Spotlight on...Takapuna Grammar School's Little Women

By Matt Heyward on June 07, 2018

Little Women is a musical based on Louisa May Alcott's American classic novel of the same name.  Set in the Civil War, it depicts a story of love and family that stands the test of time.  

Produced nationally and internationally, Little Women has been praised by critics for its ambition in adapting such a well-known story for the stage. This timeless, captivating story is brought to life in this glorious musical filled with personal discovery, heartache, hope and everlasting love. The original production starred the unparalleled Sutton Foster, who received Tony, Outer Critics Circle and Drama Desk nominations for her performance.

The Australian premiere in 2008 was directed by Stuart Maunder and starred an incredible line-up of performers including Hayden Tee, Judi Connelli, David Harris, Kate Maree Hoolihan, Stephen Mahy, Trisha Noble, Octavia Barron Martin and Phillip Hinton.

Recently the students at Takapuna Grammar School in Auckland, performed the show to rave reviews.  We chatted to director Robert Dil about why he decided to stage the show and how the students responded to this epic tale.

Robert Dil, Director, Takapuna Grammar School

"It was a tough sell at first for some of my students because they weren't familiar with Little Women -The Broadway Musical created for the stage by Jason Howland (Music), Mindi Dickstein (Lyrics), and Alan Knee (Book). However before one of our recent performances one of my students hugged me and said "Thank you for choosing Little Women. I love it and I will always trust your choice in shows!"

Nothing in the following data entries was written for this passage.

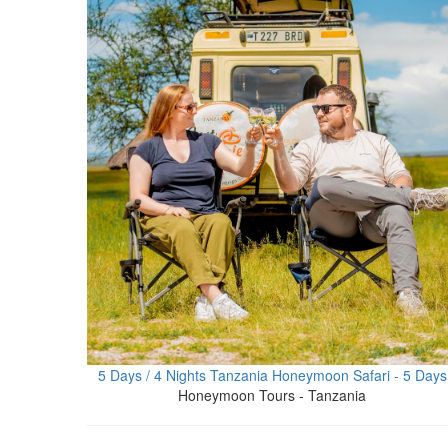
5 Days / 4 Nights Tanzania Honeymoon Safari - 5 Days
Honeymoon Tours - Tanzania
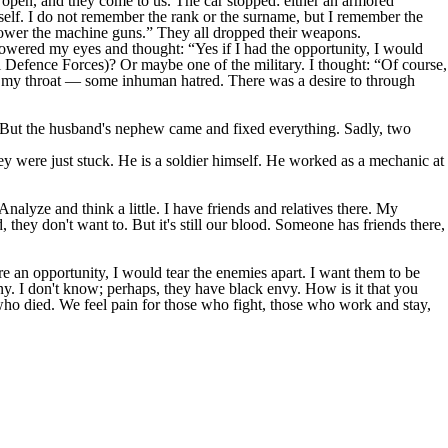
 open, and they come to us. The car stopped: either an armored
mself. I do not remember the rank or the surname, but I remember the
Lower the machine guns.” They all dropped their weapons.
lowered my eyes and thought: “Yes if I had the opportunity, I would
l Defence Forces)? Or maybe one of the military. I thought: “Of course,
 in my throat — some inhuman hatred. There was a desire to through
d. But the husband's nephew came and fixed everything. Sadly, two
ey were just stuck. He is a soldier himself. He worked as a mechanic at
 Analyze and think a little. I have friends and relatives there. My
 they don't want to. But it's still our blood. Someone has friends there,
re an opportunity, I would tear the enemies apart. I want them to be
any. I don't know; perhaps, they have black envy. How is it that you
 who died. We feel pain for those who fight, those who work and stay,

Based on Louisa May Alcott's classic novel, first published in 1868, Little Women tells the story of four sisters, little women to their father who is absent at war and their mother Marmee who raises them alone. Meg the eldest is romantic, Jo the main character of the story is headstrong and idealistic -a powerful feminist of her time, Beth is sweet and kind, the soul of the story, and the youngest Amy is selfish and distracted by the expectations of high society.

This show requires a strong cast of female actors and it showcases each of them through beautiful music which captured all our hearts. The show does centre primarily around Jo and we had two incredible leads to share this role with our double casting -strong young women who really were 'astonishing' like the big closing number of Act 1 suggests. You need strong male actors who sing in the roles of Laurie, the March sisters' free-spirited neighbour, his tutor John Brooke (who marries Meg) and Professor Bhaer who falls for Jo and her freethinking spirit. There are also great opportunities for character actors in the roles of Mr Laurence, Laurie's hardhearted grandfather and Aunt March, the sisters' great-aunt who is so high in society that lowly people have simply disappeared before her eyes.

Musically we performed this incredible ensemble show with just three live musicians -a piano, cello and flute and this was the right delicate combination to accompany our cast in our performance space -just a section of our school hall. You could also go with the full 12 piece orchestration and fill a large theatre venue. This show has heart, a very well told story and music which will stay with you long after the final curtain. As Jo sings 'I may be small but I've got giant plans to shine as brightly as the sun.' This show brings the sunshine."